Julia Payul:   Oh, justo hace algunas semanas reconocí que me he integrado bastante bien con la comunidad latina y mucho antes de mudarme a Ecuador. Con algunas amigas, somos seis, tres de Ucrania y tres de Sudamérica y se han mudado acá por diferentes circunstancias, tienen esposos en este continente, y teniendo nuestras charlas entre mujeres, nos dimos cuenta que hay muchas cosas de aquí que no entendemos en su totalidad, volviendo al tema del sentido común, pues muchas cosas tienen sentido para nosotras, pero no para todos aquí, y entonces decimos “¡por qué, diablos, por qué es así!”, por ejemplo, para alguien que no ha vivido en Sudamérica, será muy difícil entender el concepto de “mañana”, como cuando tienes una cita, digamos a las tres, y la otra persona llega hasta las tres y media, sin avisarte, y no entiendo por qué, si quedamos a una hora determinada.
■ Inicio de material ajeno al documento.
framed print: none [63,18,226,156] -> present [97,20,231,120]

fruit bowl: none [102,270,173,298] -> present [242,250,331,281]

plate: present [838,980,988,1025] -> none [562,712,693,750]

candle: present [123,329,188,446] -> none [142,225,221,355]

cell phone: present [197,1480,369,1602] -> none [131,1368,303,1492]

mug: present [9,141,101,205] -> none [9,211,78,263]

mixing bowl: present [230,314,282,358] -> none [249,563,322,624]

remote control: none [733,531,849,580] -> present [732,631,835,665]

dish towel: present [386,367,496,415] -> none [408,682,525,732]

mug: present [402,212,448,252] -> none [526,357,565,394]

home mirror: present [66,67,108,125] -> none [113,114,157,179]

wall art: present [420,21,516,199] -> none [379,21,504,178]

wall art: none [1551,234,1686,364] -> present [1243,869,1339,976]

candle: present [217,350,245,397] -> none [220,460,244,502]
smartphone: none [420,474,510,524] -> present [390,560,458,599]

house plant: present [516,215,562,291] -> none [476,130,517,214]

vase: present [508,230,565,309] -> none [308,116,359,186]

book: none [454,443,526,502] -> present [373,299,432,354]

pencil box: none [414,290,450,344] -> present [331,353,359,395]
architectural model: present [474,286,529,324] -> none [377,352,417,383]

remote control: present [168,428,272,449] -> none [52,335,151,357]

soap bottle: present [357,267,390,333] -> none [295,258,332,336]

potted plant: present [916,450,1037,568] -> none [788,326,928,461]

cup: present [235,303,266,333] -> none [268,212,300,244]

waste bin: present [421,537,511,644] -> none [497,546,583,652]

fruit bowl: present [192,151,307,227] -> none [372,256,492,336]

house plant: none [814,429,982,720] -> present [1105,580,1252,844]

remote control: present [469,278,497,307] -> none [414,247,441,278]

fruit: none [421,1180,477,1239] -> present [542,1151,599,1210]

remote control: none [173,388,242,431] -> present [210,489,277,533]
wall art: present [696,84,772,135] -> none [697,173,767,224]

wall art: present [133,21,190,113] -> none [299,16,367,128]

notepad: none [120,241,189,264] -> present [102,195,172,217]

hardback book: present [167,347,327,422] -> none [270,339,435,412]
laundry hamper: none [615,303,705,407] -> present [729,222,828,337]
Y bueno, al menos avisas que vas tarde, porque en mi país si llegas tarde, eso implica una falta de respeto, y al reunirme con mis compañeros eslavos, me di cuenta que no se trata de mí, sino de nosotros, así somos, y quizá nos consideran raros o extraños por eso.

Rafa: Como sabes, en mis otras entrevistas, suelo hacer una pregunta chusca o fuera de lugar, y para ti en especial he preparado esta: Si WebCreek fuera un baile o un ritmo latino, ¿cuál sería y por qué? 

Julia Payul:  Oh, justo por estos días, Facebook me recordó una publicación de hace algunos años, tres o cuatro, cuando iba en un taxi que traía el radio encendido y de pronto sonaba una canción que era “tecno-cumbia-tango y rock”, y fue absolutamente increíble esa mezcla tan extraña de toda esa música y no podía creer si amaba u odiaba esa música y bueno, creo que WebCreek podría ser algo como eso, algo completamente nuevo, que puede darte nuevas emociones y experiencias, mhm, sí, algo retador y con nuevas maneras de ver las cosas y generar algo novedoso y lo mismo me pasó con la tecno-cumbia.

Rafa: Muy bien Julia, muchas gracias por esta entrevista, ¿hay algo más que quisieras compartir con los jóvenes lectores que quizá lleguen a esta entrevista?

Julia: Mmm, supongo que para alguien joven lo que quisiera decirle es que lo más importante que obtuve al venir a vivir a Sudamérica fue que hay que salir de la caja, y que no supongan que el mundo funciona como lo han imaginado, lo mejor es experimentarlo y descubrir que hay mucho allá afuera y los está esperando.

Así fue como conocí un poco más a Julia, “Yuli” como se auto-nombra con cariño, y pude constatar las impresiones iniciales que he forjado al trabajar en una compañía multicultural como WebCreek, en donde todas las opiniones y voces son importantes, y gracias a esta serie de entrevistas, proyectamos hacia el exterior lo que nos hace únicos: un ritmo estimulante que proviene del interior y que une los puntos.